#### REQUIRED ACTIONS
a: In the notebook, rewrite the paragraph that begins "Scenario it averts:" in a shorter form, keeping its main facts.
b: For each statement below, say whether the notebook agrees with it. Answer yes or no, and quote the words of the notebook that decide it.
(i) The test array holds one million copies of the value 1.
(ii) The np.where lookup took about 14.1 ms per loop.
(iii) After the timings, the author decides to remove the slowdown prevention.
c: In the notebook, take the stretch from "To refine the" through "1, ..., 'abc', 'abc', 'abc'], dtype=object)" and write it out again, replacing "large" with "huge".

#### DOCUMENT TEXT
--- START ---

In [1]:
_="""
I'm considering a code simplification - removing the hash collision slowdown prevention in FrozenHashIndex.
What's the worst that could happen?

Scenario it averts:
- We have two objects with the same hash
- One value has many objects, the other has few
- When we look up the "few-object" value, we get the hash, and have to crawl through all the "many-object" values.

Question: How bad is that scenario on a typical few-million-object case? 
It's a numpy array -- can we do it with SIMD in nanoseconds / a few microseconds?

To refine the question further:
 - We have a large numpy array of objects, grouped by value
 - How fast can we find the group of objects with the same value?
"""

In [2]:
import numpy as np

In [4]:
arr = np.array([1]*(10**6)+['abc']*(10**2), dtype='O')
arr

array([1, 1, 1, ..., 'abc', 'abc', 'abc'], dtype=object)

In [11]:
%%timeit -n 5 -r 5
np.where(arr =='abc')
# yeowch!! not that!

14.1 ms ± 653 µs per loop (mean ± std. dev. of 5 runs, 5 loops each)


In [64]:
%%timeit -n 5 -r 5
for index, x in np.ndenumerate(arr):
    if x == 'abc':
        break
# oh no no no. This is bad. OK, we're keeping things as is.

194 ms ± 2.67 ms per loop (mean ± std. dev. of 5 runs, 5 loops each)

--- END ---

#### STUDY MATERIAL
--- START ---

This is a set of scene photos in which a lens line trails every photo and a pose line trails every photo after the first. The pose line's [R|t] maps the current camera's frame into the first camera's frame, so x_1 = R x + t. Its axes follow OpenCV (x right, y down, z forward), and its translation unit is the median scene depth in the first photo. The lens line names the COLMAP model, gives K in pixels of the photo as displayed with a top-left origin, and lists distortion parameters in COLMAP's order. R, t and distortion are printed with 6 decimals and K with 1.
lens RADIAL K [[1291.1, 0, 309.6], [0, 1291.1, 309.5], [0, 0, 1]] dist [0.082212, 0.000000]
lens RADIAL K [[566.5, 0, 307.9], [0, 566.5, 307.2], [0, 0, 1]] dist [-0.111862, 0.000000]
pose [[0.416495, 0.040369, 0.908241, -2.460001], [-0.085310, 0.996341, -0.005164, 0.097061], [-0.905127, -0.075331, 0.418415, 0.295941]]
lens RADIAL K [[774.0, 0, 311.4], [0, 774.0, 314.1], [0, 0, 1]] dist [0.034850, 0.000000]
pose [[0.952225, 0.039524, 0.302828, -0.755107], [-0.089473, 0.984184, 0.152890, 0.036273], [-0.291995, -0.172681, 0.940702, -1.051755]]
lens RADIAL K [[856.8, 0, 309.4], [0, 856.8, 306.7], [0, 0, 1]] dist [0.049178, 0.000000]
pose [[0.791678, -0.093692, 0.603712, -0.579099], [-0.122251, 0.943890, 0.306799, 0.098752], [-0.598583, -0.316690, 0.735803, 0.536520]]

--- END ---
--- START ---

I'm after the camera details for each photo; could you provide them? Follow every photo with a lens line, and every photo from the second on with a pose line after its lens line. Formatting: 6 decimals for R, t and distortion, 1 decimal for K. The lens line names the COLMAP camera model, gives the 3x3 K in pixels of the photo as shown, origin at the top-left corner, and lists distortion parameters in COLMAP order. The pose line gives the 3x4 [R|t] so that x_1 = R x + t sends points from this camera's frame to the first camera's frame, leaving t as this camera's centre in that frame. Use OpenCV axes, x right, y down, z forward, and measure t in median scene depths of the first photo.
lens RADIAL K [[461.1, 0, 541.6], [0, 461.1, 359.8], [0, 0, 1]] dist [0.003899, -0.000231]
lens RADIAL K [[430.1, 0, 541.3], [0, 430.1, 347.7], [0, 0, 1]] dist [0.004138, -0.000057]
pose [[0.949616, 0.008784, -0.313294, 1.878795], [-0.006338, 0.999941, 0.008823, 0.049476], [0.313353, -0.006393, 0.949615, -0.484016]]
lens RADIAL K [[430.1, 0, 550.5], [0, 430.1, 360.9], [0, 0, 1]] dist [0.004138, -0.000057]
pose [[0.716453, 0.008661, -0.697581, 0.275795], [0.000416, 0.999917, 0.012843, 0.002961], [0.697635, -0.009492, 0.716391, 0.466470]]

--- END ---

#### ANSWERS BY TASK
a: The averted scenario has two objects that share a hash, with one value holding many objects and the other few. Looking up the few-object value returns the shared hash, which forces a crawl through all the many-object values.

b:
(i) Yes: "[1]*(10**6)"
(ii) Yes: "14.1 ms ± 653 µs per loop"
(iii) No: "OK, we're keeping things as is."

c:
To refine the question further:
 - We have a huge numpy array of objects, grouped by value
 - How fast can we find the group of objects with the same value?
"""

In [2]:
import numpy as np

In [4]:
arr = np.array([1]*(10**6)+['abc']*(10**2), dtype='O')
arr

array([1, 1, 1, ..., 'abc', 'abc', 'abc'], dtype=object)